Readers of eighteenth century history may often find little bits of Ned Ward popping up in textbooks and other works, often supplying a little bit of local colour but beware - he is writing to entertain. He may spy on the dark and dingy by-ways of London but to take what he says completely straight may be foolish. Things aren’t in The London Spy because they are true, but because they amuse Ned Ward.

Particularly amusing to him is anything to do with poo and bottoms. Much excrement is thrown during the course of the work (he gets five pages in Norman Inkpen’s Shit Jokes - a study of scatological Humour). There is also a sequence in The London Spy which things go up bottoms. I shall not play the censor but only say that those who want to find it can go look for it themselves.

Such energy doesn’t last forever though. The London Spy lasted eighteen editions at one a month and had really dropped in popularity in the last few months. It’s not hard to see why; the sharp and precise portraits of different people and parts of the city become a more general description of ‘a stockjobber’, ‘a beau’, often followed by a weak poem on the subject. It had become formulaic to the writer and dwindles away. 

That didn’t stop it being a huge success, nor to be extremely influential including blatant copies (I have a ebook of The York Spy), finesses of his idea (from Tom Brown to possibly even The Spectator) and a 1966 reworking (The New London Spy). 
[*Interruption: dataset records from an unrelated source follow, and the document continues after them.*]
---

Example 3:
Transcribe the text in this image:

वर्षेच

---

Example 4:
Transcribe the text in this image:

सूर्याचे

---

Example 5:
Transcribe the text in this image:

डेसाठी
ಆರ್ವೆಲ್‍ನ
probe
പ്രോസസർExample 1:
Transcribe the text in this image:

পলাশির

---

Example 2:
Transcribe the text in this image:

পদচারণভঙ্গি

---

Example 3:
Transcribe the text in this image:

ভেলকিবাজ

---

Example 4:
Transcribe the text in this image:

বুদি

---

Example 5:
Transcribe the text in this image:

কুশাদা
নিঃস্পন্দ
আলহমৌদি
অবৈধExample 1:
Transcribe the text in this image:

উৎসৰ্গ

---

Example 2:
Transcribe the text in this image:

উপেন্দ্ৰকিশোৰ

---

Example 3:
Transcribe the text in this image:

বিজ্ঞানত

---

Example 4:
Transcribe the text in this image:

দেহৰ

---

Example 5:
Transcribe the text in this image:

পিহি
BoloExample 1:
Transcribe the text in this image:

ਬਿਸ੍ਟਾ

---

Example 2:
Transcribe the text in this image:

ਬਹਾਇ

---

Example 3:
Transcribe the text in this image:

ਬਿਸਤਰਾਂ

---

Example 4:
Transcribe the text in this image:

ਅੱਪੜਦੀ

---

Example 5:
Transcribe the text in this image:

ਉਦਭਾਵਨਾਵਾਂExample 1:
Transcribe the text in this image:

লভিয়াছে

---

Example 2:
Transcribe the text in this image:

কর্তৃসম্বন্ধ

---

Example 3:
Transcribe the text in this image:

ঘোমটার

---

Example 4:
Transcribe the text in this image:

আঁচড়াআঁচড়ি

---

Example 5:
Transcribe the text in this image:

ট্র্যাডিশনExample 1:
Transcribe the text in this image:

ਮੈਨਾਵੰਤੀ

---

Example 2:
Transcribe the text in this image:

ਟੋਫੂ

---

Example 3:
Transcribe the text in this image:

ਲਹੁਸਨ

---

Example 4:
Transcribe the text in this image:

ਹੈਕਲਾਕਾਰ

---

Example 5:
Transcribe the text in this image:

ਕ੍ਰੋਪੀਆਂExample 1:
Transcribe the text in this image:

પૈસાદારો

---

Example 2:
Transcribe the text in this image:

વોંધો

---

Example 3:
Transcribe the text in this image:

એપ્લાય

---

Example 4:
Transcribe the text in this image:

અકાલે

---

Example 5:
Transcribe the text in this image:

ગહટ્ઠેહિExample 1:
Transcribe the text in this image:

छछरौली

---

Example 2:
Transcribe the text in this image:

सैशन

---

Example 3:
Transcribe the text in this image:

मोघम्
Personally, I prefer Tom Brown’s take on the idea a little later in his Amusements Serious and Comical, calculated for the Meridian of London, Brown is a less energetic writer and his character sketches don’t feel as real but he has a greater skill with the pen to make it a more even work. That being said, this is a book that will amuse, shock and entertain for many of its pages and I recommend trying it out.